At one point, two men, one of whom was a Georgian Dream representative, forced me to show them photos I had taken on my mobile phone. Only after deleting a photo — which showed the men coordinating voters with a voter list — was my phone handed back to me, the man calmly stating that it was not right to shoot his face. He then stated that they were doing ‘good work’, claiming that the women they coordinated were ‘uneducated’ and that they needed to ‘learn their voter codes’.
A voter can find their voter code and the polling station at which they are supposed to vote in three ways: from an official announcement, by looking up their ID number on the CEC website, or by looking at the list of voters which was published and posted at each polling station the day before the elections.
Like polling station No. 34, it was very quiet here. By 17:00, the total number of voters was 425 out of a total of 1,462.

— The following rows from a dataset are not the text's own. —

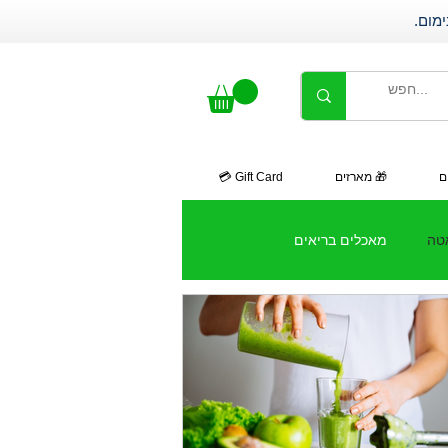
ם
🎁 מארזים
Gift Card 💳
אטה
מאכלים בריאים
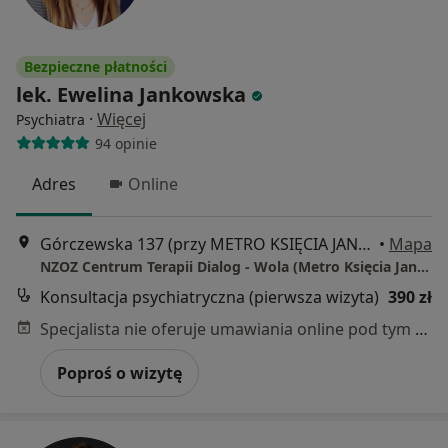
Bezpieczne płatności
lek. Ewelina Jankowska
·
Więcej
Psychiatra
94 opinie
Adres
Online
Górczewska 137 (przy METRO KSIĘCIA JANUSZA), Warszawa
•
Mapa
NZOZ Centrum Terapii Dialog - Wola (Metro Księcia Janusza)
Konsultacja psychiatryczna (pierwsza wizyta)
390 zł
Specjalista nie oferuje umawiania online pod tym adresem.
Poproś o wizytę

By the time polls closed at polling station No. 34, there were 23 ballots marked as invalid.
After the results were announced, an observer from the opposition Unity National Movement party went to the entrance of the polling station and shouted, ‘I collected 112 votes for Misha [former president Mikheil Saakashvili] without any money, look at you’.
The men gathered outside left the yard of the polling station with satisfied looks, already clear of the results.
‘They took their money before the election’
According to Tozu Gulmammadli, an ethnic Azerbaijani activist in Georgia who checked each polling station around Iormughanlo on election day, Georgian Dream had ‘found out that they would lose the election, which is why they chose to focus on regions where, for them, it was easy to win the election with money’.
‘Iormughanlo residents did not know Georgian Dream candidates either, because the ruling party did not campaign before the election’, Gulmammadli told OC Media.
‘Generally, our people didn’t understand which election was held and who was elected. Even now they ask me who was elected to the presidency’, she added.
Gulmammadli noted that clarifying how much money was spent per vote was complicated because it differed based on the polling station and how difficult it was to collect the voters.
‘Some voters were paid ₾50 ($18) or ₾100 ($37) — these voters were those who voluntarily went to the polling station and wanted to vote. The majority of these voters were from the opposition’, she said, noting that a Georgian Dream observer at the 28th polling station had asked why she only complained to them about violations when the UNM also paid money. However, she said that she had not seen this herself.
Instead, Gulmammadli emphasised that another group of voters was organised ahead of the election and their votes planned.
According to her, within this group ‘many of them teachers and heads of schools’, money was distributed ahead of the election. When they arrived at the polling station on election day, there was a person who checked who brought the voter, as this ‘coordinator’ would be paid based on how many voters they brought.
‘I guess these voters were paid much more than money. Some of them were promised land and some of them were promised different positions of employment because in such kinds of falsifications, the amount of money couldn’t be more than ₾100 ($37) or ₾200 ($73)’, Gulmammadli told OC Media.
She added that another promise was made to voters who had relatives who were imprisoned. In this case, the voters were promised that their relatives would be added to the Amnesty Act.
According to Gulmammadli, it is not possible to check in the registry about who was promised land, as such documentation will only become available several months after the elections.